Why I Chose Preventive Cardiology: Claire Sullivan, MD

Cardiology Magazine Image

FEATURE | Cardiology is a passion of mine.

My father suffered a cardiac arrest at home when I was 14 years old. Living through his illness and recovery forever changed me and provided a glimpse into the world of medicine.

I greatly appreciated the wonderful team of physicians who contributed to my father's care and remember feeling inspired by their hard work, dedication, intelligence and compassion. One of my father's physicians, Praful V. Maroo, MBBS, FACC, is my role model and still my dad's cardiologist 20 years later.

Maroo is a kind and caring man who treats his patients with the utmost respect. I appreciated his dedication as a teenager and even more so now as a practicing cardiologist, as he has been seen at the hospital at all hours of the day and night caring for patients.

Laura F. Wexler, MD, FACC, is another one of my mentors. She was dean of my medical school and the first female cardiologist I encountered. It is obvious how much she enjoys her job both with patients and medical students.

Wexler's career opened my eyes and encouraged me to continue my pursuit of a path in cardiology.

Within cardiology, my special interests are prevention and cholesterol. During my third year of fellowship, I completed additional training in lipidology through the National Lipid Association and passed the Lipidology Certification exam.

I am committed to taking time with patients to discuss the importance of dietary choices, exercise, and high-risk counseling/risk assessments for those with a family history significant for heart disease.

Though there is delayed gratification in the field of prevention, nothing makes me happier than patients who are delighted to hear that their LDL has gone down or that they have lost weight.

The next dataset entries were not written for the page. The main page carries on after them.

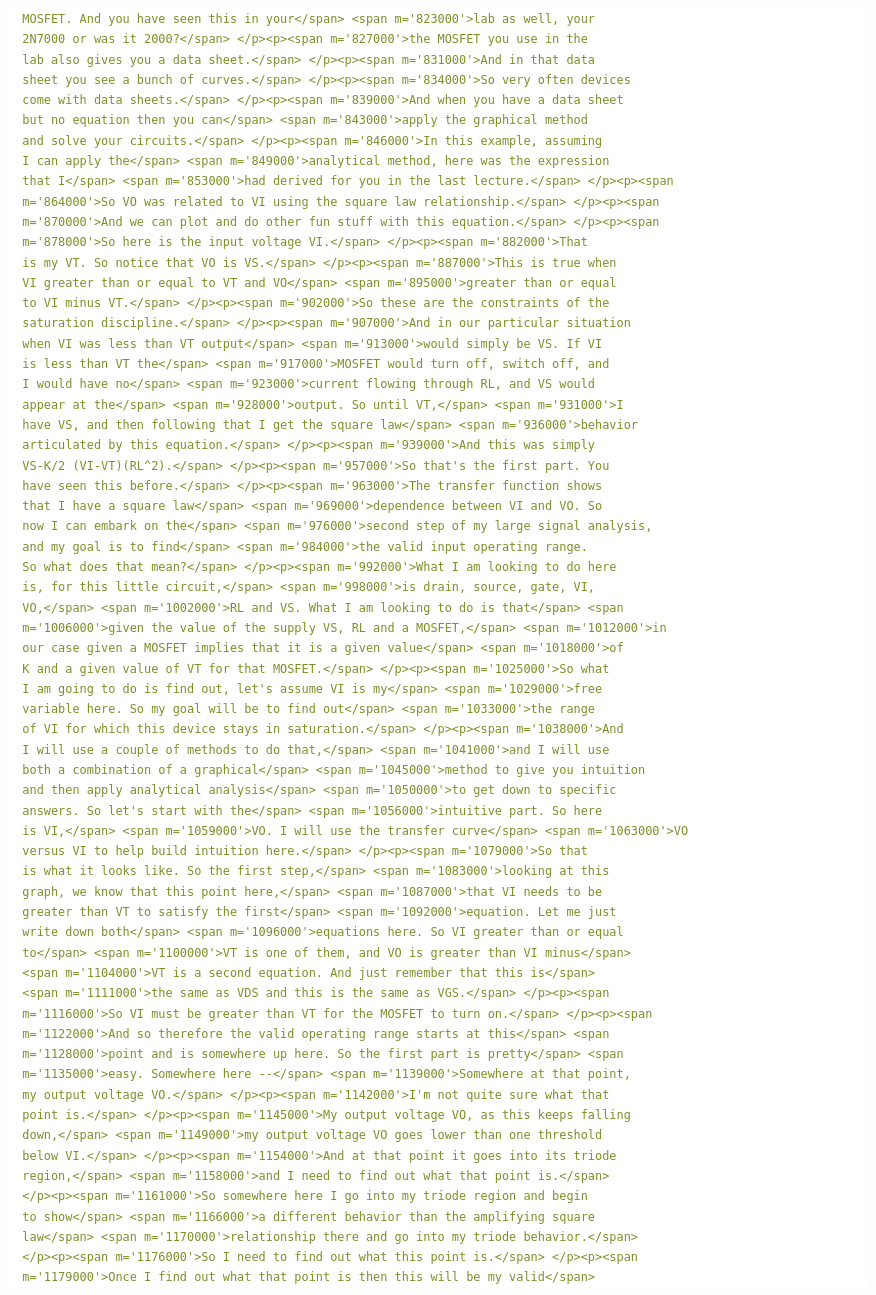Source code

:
 ```yaml
  MOSFET. And you have seen this in your</span> <span m='823000'>lab as well, your
  2N7000 or was it 2000?</span> </p><p><span m='827000'>the MOSFET you use in the
  lab also gives you a data sheet.</span> </p><p><span m='831000'>And in that data
  sheet you see a bunch of curves.</span> </p><p><span m='834000'>So very often devices
  come with data sheets.</span> </p><p><span m='839000'>And when you have a data sheet
  but no equation then you can</span> <span m='843000'>apply the graphical method
  and solve your circuits.</span> </p><p><span m='846000'>In this example, assuming
  I can apply the</span> <span m='849000'>analytical method, here was the expression
  that I</span> <span m='853000'>had derived for you in the last lecture.</span> </p><p><span
  m='864000'>So VO was related to VI using the square law relationship.</span> </p><p><span
  m='870000'>And we can plot and do other fun stuff with this equation.</span> </p><p><span
  m='878000'>So here is the input voltage VI.</span> </p><p><span m='882000'>That
  is my VT. So notice that VO is VS.</span> </p><p><span m='887000'>This is true when
  VI greater than or equal to VT and VO</span> <span m='895000'>greater than or equal
  to VI minus VT.</span> </p><p><span m='902000'>So these are the constraints of the
  saturation discipline.</span> </p><p><span m='907000'>And in our particular situation
  when VI was less than VT output</span> <span m='913000'>would simply be VS. If VI
  is less than VT the</span> <span m='917000'>MOSFET would turn off, switch off, and
  I would have no</span> <span m='923000'>current flowing through RL, and VS would
  appear at the</span> <span m='928000'>output. So until VT,</span> <span m='931000'>I
  have VS, and then following that I get the square law</span> <span m='936000'>behavior
  articulated by this equation.</span> </p><p><span m='939000'>And this was simply
  VS-K/2 (VI-VT)(RL^2).</span> </p><p><span m='957000'>So that's the first part. You
  have seen this before.</span> </p><p><span m='963000'>The transfer function shows
  that I have a square law</span> <span m='969000'>dependence between VI and VO. So
  now I can embark on the</span> <span m='976000'>second step of my large signal analysis,
  and my goal is to find</span> <span m='984000'>the valid input operating range.
  So what does that mean?</span> </p><p><span m='992000'>What I am looking to do here
  is, for this little circuit,</span> <span m='998000'>is drain, source, gate, VI,
  VO,</span> <span m='1002000'>RL and VS. What I am looking to do is that</span> <span
  m='1006000'>given the value of the supply VS, RL and a MOSFET,</span> <span m='1012000'>in
  our case given a MOSFET implies that it is a given value</span> <span m='1018000'>of
  K and a given value of VT for that MOSFET.</span> </p><p><span m='1025000'>So what
  I am going to do is find out, let's assume VI is my</span> <span m='1029000'>free
  variable here. So my goal will be to find out</span> <span m='1033000'>the range
  of VI for which this device stays in saturation.</span> </p><p><span m='1038000'>And
  I will use a couple of methods to do that,</span> <span m='1041000'>and I will use
  both a combination of a graphical</span> <span m='1045000'>method to give you intuition
  and then apply analytical analysis</span> <span m='1050000'>to get down to specific
  answers. So let's start with the</span> <span m='1056000'>intuitive part. So here
  is VI,</span> <span m='1059000'>VO. I will use the transfer curve</span> <span m='1063000'>VO
  versus VI to help build intuition here.</span> </p><p><span m='1079000'>So that
  is what it looks like. So the first step,</span> <span m='1083000'>looking at this
  graph, we know that this point here,</span> <span m='1087000'>that VI needs to be
  greater than VT to satisfy the first</span> <span m='1092000'>equation. Let me just
  write down both</span> <span m='1096000'>equations here. So VI greater than or equal
  to</span> <span m='1100000'>VT is one of them, and VO is greater than VI minus</span>
  <span m='1104000'>VT is a second equation. And just remember that this is</span>
  <span m='1111000'>the same as VDS and this is the same as VGS.</span> </p><p><span
  m='1116000'>So VI must be greater than VT for the MOSFET to turn on.</span> </p><p><span
  m='1122000'>And so therefore the valid operating range starts at this</span> <span
  m='1128000'>point and is somewhere up here. So the first part is pretty</span> <span
  m='1135000'>easy. Somewhere here --</span> <span m='1139000'>Somewhere at that point,
  my output voltage VO.</span> </p><p><span m='1142000'>I'm not quite sure what that
  point is.</span> </p><p><span m='1145000'>My output voltage VO, as this keeps falling
  down,</span> <span m='1149000'>my output voltage VO goes lower than one threshold
  below VI.</span> </p><p><span m='1154000'>And at that point it goes into its triode
  region,</span> <span m='1158000'>and I need to find out what that point is.</span>
  </p><p><span m='1161000'>So somewhere here I go into my triode region and begin
  to show</span> <span m='1166000'>a different behavior than the amplifying square
  law</span> <span m='1170000'>relationship there and go into my triode behavior.</span>
  </p><p><span m='1176000'>So I need to find out what this point is.</span> </p><p><span
  m='1179000'>Once I find out what that point is then this will be my valid</span>
```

What I like most about cardiology is the variety that the specialty affords. There is a good mix of inpatient and outpatient experiences, procedures, and imaging, as well as a diverse patient population. Variety keeps each day interesting and intellectually stimulating.

Cardiology Magazine Image

I would choose cardiology all over again.

Although I have only been in the field for two years as an attending physician, I am developing a strong patient base and hope to guide my patients (while reducing their cardiovascular risk) over decades to come.

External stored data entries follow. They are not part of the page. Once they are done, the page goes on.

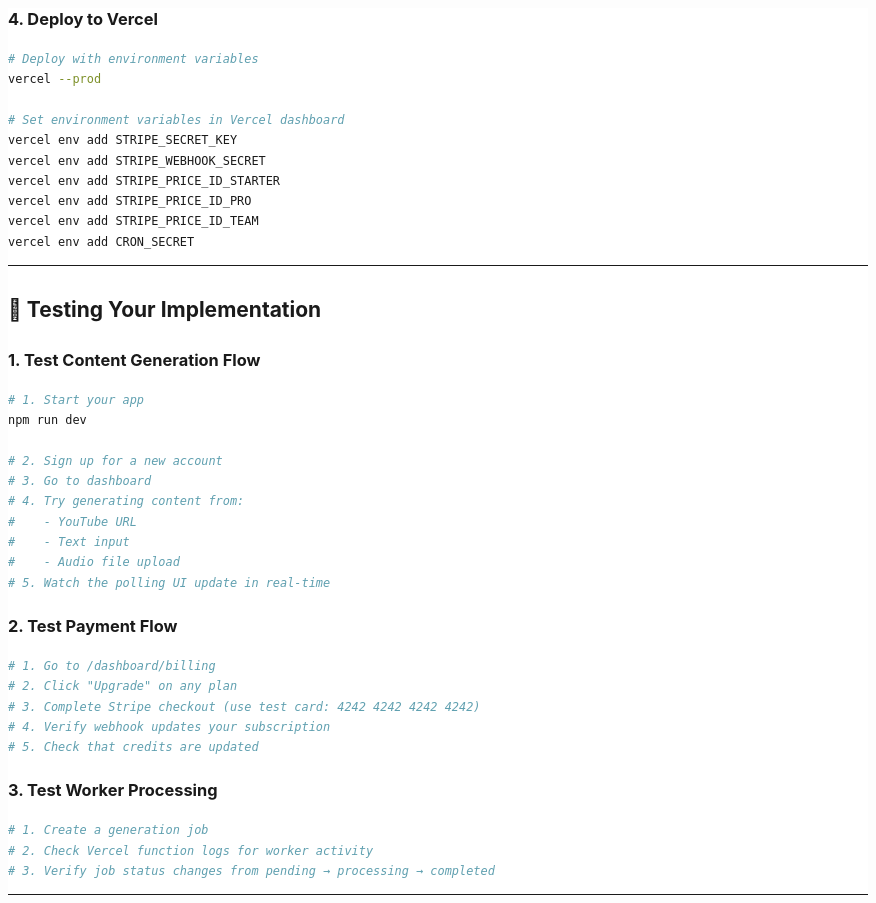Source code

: ### 4. Deploy to Vercel

```bash
# Deploy with environment variables
vercel --prod

# Set environment variables in Vercel dashboard
vercel env add STRIPE_SECRET_KEY
vercel env add STRIPE_WEBHOOK_SECRET
vercel env add STRIPE_PRICE_ID_STARTER
vercel env add STRIPE_PRICE_ID_PRO
vercel env add STRIPE_PRICE_ID_TEAM
vercel env add CRON_SECRET
```

---

## 🧪 Testing Your Implementation

### 1. Test Content Generation Flow

```bash
# 1. Start your app
npm run dev

# 2. Sign up for a new account
# 3. Go to dashboard
# 4. Try generating content from:
#    - YouTube URL
#    - Text input
#    - Audio file upload
# 5. Watch the polling UI update in real-time
```

### 2. Test Payment Flow

```bash
# 1. Go to /dashboard/billing
# 2. Click "Upgrade" on any plan
# 3. Complete Stripe checkout (use test card: 4242 4242 4242 4242)
# 4. Verify webhook updates your subscription
# 5. Check that credits are updated
```

### 3. Test Worker Processing

```bash
# 1. Create a generation job
# 2. Check Vercel function logs for worker activity
# 3. Verify job status changes from pending → processing → completed
```

---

It is also rewarding to be a woman in the field of cardiology. Many female patients have sought out a female cardiologist and feel more comfortable relating their health concerns to another woman.

Although cardiology is a demanding and time-intensive specialty, the investment that I have made in my career is worth it. I can honestly say that I enjoy going to work every day.

To women in training considering a career in cardiology, my advice is to figure out what is your greatest motivator.

I am driven by wanting to reduce cardiovascular disease; this is what gets me out of bed each morning. The hard work and long hours are worth it to do something you love. It is a privilege to be entrusted with the cardiovascular care of my patients and I am grateful for every opportunity.

This article was authored by Claire Sullivan, MD, clinical assistant professor in cardiology at the University Hospitals Cleveland Medical Center in Cleveland, OH.